See also this Goodreads, Inc. 
"“Nietzsche’s words that relate to this with respect to masks and the processes of life. He speaks of three stages in the life of the spirit incarnate in each of us. Three transformations of the spirit, he calls it. The first is that of the camel which gets down on its knees and asks, “Put a load on me.” That’s the period of these dear little children. This is the just-born life that has come in and is receiving the imprint of the society. The primary mask. “Put a load on me. Teach me what I must know to live in this society.” Once heavily loaded, the camel struggles to its feet and goes out into the desert — into the desert of the realization of its own individual nature. This must follow the reception of the culture good.
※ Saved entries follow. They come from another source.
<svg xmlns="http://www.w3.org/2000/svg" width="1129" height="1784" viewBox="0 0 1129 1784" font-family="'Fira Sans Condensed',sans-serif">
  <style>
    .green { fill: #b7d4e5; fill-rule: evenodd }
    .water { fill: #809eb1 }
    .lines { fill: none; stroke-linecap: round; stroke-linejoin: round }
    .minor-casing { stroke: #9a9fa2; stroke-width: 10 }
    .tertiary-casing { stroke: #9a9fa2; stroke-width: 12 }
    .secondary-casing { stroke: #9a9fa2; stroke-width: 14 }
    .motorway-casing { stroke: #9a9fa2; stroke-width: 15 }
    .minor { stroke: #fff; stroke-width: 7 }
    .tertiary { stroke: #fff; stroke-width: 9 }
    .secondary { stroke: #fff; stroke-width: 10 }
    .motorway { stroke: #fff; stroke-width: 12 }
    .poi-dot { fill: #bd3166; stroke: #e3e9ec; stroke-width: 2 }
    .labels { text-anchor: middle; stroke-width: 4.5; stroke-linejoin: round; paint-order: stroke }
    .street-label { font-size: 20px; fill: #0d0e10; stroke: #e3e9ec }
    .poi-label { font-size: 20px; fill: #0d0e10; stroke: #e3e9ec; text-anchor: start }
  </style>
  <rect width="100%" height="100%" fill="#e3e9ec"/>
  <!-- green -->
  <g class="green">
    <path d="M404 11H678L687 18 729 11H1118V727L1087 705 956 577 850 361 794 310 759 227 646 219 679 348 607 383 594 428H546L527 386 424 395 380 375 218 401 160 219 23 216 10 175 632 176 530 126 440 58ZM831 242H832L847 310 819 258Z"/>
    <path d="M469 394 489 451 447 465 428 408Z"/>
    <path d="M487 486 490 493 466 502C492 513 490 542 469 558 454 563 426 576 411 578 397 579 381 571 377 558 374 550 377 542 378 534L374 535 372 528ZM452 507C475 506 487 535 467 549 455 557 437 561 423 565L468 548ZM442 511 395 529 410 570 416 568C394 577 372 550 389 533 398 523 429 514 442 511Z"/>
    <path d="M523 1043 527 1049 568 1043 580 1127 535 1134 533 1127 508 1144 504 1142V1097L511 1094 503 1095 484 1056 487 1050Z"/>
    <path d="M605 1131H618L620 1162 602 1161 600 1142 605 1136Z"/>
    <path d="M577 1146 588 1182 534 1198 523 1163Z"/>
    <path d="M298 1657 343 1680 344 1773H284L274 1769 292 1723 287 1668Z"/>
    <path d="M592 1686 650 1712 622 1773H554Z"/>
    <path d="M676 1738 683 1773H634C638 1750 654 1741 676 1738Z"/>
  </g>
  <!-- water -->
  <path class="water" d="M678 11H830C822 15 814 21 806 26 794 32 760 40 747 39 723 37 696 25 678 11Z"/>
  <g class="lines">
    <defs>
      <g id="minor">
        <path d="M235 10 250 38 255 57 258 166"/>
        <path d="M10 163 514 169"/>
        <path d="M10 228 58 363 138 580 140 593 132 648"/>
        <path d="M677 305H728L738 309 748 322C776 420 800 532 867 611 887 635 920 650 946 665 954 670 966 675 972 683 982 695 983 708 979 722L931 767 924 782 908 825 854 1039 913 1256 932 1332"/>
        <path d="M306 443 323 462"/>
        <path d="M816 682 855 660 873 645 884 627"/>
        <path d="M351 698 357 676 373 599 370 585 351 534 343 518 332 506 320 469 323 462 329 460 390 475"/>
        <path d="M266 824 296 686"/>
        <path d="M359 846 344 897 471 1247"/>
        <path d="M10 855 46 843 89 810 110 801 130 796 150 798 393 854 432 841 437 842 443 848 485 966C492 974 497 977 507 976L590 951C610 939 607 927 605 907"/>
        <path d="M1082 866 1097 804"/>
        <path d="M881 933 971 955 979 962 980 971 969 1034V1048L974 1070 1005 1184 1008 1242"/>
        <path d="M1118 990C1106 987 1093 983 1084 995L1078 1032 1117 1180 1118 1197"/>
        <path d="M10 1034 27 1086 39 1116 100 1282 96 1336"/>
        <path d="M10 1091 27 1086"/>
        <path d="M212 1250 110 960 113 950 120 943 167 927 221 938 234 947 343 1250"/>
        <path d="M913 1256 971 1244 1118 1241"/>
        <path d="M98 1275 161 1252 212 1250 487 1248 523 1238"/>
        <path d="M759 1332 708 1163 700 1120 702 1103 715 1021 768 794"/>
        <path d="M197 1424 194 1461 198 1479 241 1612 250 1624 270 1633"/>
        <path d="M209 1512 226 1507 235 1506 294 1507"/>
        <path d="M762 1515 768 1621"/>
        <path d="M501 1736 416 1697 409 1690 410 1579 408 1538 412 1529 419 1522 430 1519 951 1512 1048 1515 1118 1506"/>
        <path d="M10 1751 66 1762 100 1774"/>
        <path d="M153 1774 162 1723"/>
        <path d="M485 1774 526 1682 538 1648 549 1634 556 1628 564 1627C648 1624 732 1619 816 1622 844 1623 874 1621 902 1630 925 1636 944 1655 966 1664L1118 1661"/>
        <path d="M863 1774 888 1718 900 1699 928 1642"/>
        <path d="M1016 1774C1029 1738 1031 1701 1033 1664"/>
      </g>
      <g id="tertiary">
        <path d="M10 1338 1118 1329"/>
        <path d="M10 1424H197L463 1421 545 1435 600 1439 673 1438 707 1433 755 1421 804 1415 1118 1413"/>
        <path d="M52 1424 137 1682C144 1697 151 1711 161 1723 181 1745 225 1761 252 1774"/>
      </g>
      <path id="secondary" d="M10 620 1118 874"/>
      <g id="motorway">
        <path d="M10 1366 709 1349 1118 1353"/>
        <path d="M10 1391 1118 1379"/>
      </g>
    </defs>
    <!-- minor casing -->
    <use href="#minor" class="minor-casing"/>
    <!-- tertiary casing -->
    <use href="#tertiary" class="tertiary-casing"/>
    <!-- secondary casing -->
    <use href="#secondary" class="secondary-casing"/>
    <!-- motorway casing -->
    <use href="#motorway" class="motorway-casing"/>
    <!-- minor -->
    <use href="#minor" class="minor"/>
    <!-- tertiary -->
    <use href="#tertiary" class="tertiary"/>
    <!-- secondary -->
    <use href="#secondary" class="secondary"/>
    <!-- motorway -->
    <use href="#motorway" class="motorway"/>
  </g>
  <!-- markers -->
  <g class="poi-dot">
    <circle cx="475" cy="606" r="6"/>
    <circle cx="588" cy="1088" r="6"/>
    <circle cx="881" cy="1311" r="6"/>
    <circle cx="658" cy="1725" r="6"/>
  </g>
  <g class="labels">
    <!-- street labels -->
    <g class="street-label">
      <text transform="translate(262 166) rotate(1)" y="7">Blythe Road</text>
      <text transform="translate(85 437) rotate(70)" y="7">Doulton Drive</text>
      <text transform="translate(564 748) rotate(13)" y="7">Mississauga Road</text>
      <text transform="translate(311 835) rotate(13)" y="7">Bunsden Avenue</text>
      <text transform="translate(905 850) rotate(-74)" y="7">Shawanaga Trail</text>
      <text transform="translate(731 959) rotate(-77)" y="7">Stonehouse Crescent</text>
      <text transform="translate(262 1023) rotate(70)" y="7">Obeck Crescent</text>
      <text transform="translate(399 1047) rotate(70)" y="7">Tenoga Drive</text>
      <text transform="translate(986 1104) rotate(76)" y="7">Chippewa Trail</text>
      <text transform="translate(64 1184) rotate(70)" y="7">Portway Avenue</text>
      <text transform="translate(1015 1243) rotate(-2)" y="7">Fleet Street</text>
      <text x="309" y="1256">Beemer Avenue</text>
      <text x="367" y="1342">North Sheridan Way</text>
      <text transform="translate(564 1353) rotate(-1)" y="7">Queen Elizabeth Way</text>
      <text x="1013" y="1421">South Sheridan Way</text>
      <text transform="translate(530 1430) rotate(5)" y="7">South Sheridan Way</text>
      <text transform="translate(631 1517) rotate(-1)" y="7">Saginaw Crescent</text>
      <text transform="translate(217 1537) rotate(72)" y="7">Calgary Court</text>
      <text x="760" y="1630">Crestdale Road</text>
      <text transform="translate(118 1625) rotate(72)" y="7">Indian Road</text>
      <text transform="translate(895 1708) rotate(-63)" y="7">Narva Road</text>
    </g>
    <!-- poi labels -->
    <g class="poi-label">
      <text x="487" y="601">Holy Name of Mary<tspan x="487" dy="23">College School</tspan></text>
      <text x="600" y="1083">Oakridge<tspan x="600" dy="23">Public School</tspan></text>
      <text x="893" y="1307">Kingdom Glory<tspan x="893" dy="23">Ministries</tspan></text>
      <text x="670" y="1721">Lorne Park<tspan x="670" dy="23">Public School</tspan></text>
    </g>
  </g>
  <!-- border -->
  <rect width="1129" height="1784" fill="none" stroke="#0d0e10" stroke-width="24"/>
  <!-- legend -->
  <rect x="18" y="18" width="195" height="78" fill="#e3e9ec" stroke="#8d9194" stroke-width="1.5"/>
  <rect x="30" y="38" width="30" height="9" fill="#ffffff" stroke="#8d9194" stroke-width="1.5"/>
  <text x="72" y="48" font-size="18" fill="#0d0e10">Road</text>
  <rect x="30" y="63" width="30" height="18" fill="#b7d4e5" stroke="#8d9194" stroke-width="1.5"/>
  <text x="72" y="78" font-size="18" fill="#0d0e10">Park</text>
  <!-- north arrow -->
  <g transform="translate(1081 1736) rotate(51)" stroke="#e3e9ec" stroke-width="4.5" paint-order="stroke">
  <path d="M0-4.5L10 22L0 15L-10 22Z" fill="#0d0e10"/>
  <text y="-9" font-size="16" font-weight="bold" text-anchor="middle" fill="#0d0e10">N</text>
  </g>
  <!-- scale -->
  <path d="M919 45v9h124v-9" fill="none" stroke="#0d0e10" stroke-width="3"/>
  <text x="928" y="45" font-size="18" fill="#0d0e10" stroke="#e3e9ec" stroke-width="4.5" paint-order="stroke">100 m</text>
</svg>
It must not precede it. First is humility, and obedience, and the reception of the primary mask. Then comes the turning inward, which happens automatically in adolescence, to find your own inward life. Nietzsche calls this the transformation of the camel into a lion. Then the lion attacks a dragon; and the dragon’s name is Thou Shalt. The dragon is the concretization of all those imprints that the society has put upon you. The function of the lion is to kill the dragon Thou Shalt. On every scale is a “Thou Shalt,” some of them dating from 2000 b.c., others from this morning’s newspaper. And, when the dragon Thou Shalt has been killed — that is to say, when you have made the transition from simple obedience to authority over your own life — the third transformation is to that of being a child moving spontaneously out of the energy of its own center. Nietzsche calls it a wheel rolling out of its own center.”